* [WHAT YOU HAVE TO DO]: Below are the records; collect from them each line containing the string "ladn".

Start of GIVEN RECORDS

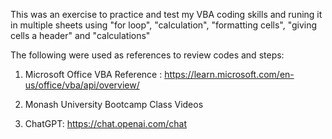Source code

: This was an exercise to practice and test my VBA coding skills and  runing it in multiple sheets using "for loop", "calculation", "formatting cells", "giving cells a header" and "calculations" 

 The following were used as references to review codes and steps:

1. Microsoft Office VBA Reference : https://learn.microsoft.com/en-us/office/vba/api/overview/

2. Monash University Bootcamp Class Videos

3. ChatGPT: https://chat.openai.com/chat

End of GIVEN RECORDS
Start of GIVEN RECORDS

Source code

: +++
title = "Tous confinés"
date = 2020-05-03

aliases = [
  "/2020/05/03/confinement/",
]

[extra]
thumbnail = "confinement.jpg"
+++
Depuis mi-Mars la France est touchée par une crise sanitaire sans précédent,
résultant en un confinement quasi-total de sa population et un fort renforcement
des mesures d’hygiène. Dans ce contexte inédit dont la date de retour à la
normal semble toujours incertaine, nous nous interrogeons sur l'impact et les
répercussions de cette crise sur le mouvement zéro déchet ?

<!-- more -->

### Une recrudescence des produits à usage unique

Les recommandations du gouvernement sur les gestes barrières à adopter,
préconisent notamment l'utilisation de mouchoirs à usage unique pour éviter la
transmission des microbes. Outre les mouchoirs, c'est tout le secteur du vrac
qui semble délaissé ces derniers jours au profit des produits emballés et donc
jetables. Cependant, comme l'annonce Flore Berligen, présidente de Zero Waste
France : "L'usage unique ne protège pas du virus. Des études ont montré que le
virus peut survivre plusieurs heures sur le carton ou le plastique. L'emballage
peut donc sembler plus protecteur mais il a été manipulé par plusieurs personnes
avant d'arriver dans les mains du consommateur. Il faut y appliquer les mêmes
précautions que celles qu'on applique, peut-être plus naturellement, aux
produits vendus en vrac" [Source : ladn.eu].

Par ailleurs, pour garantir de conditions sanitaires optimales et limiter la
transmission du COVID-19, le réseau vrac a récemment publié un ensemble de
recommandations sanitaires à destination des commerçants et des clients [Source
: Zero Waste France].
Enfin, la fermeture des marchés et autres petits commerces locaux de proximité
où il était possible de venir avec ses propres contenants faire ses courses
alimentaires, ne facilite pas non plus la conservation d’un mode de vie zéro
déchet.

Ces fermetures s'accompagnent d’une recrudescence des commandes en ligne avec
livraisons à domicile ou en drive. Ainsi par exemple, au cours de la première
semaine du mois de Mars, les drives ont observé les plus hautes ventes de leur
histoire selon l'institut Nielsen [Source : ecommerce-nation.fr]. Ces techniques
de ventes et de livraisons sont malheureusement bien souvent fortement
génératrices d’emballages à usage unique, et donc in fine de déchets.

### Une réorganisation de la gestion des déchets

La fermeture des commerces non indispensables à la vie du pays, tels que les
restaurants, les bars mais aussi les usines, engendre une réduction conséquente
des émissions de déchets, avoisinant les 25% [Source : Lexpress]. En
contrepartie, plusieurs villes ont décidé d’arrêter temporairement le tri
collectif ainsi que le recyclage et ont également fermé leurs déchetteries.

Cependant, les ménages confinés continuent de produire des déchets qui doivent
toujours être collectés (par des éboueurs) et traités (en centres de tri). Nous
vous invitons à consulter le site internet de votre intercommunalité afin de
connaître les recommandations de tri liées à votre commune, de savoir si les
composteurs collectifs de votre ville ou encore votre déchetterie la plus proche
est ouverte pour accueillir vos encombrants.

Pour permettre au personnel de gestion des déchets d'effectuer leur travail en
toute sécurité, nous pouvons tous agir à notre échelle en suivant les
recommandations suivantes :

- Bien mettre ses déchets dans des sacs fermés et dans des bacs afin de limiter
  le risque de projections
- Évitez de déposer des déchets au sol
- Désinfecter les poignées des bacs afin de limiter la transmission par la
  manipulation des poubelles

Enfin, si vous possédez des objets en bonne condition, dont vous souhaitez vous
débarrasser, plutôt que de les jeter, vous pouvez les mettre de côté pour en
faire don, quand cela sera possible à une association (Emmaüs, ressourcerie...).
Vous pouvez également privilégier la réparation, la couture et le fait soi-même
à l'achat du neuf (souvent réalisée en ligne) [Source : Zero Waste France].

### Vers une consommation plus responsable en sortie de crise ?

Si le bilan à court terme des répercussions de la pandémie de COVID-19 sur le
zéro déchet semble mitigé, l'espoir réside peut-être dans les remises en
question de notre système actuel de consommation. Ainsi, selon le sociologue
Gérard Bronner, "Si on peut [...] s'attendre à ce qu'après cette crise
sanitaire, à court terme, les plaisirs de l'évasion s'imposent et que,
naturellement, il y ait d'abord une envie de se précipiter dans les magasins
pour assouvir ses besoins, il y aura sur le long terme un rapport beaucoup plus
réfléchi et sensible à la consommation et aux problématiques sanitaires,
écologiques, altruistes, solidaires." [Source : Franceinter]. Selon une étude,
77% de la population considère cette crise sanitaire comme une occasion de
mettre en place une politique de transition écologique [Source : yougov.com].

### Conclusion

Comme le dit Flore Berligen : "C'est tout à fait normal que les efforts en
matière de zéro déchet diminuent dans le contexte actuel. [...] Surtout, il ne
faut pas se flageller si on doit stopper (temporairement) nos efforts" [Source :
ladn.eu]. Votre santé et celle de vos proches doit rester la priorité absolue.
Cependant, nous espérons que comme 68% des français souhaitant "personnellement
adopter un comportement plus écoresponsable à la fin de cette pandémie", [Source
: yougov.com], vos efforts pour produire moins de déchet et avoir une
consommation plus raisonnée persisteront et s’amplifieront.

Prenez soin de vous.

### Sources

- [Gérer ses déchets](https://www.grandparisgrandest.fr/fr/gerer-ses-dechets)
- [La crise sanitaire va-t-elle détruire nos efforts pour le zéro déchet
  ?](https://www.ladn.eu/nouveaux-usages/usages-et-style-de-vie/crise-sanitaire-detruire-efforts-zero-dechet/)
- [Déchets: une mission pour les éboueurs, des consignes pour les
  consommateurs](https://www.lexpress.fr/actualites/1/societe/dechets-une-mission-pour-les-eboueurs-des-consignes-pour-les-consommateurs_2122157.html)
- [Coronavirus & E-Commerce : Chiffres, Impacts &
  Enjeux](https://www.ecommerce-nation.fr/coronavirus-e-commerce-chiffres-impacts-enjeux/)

End of GIVEN RECORDS

* [RESULT OF THE EXERCISE]:
produits vendus en vrac" [Source : ladn.eu].
ladn.eu]. Votre santé et celle de vos proches doit rester la priorité absolue.
  ?](https://www.ladn.eu/nouveaux-usages/usages-et-style-de-vie/crise-sanitaire-detruire-efforts-zero-dechet/)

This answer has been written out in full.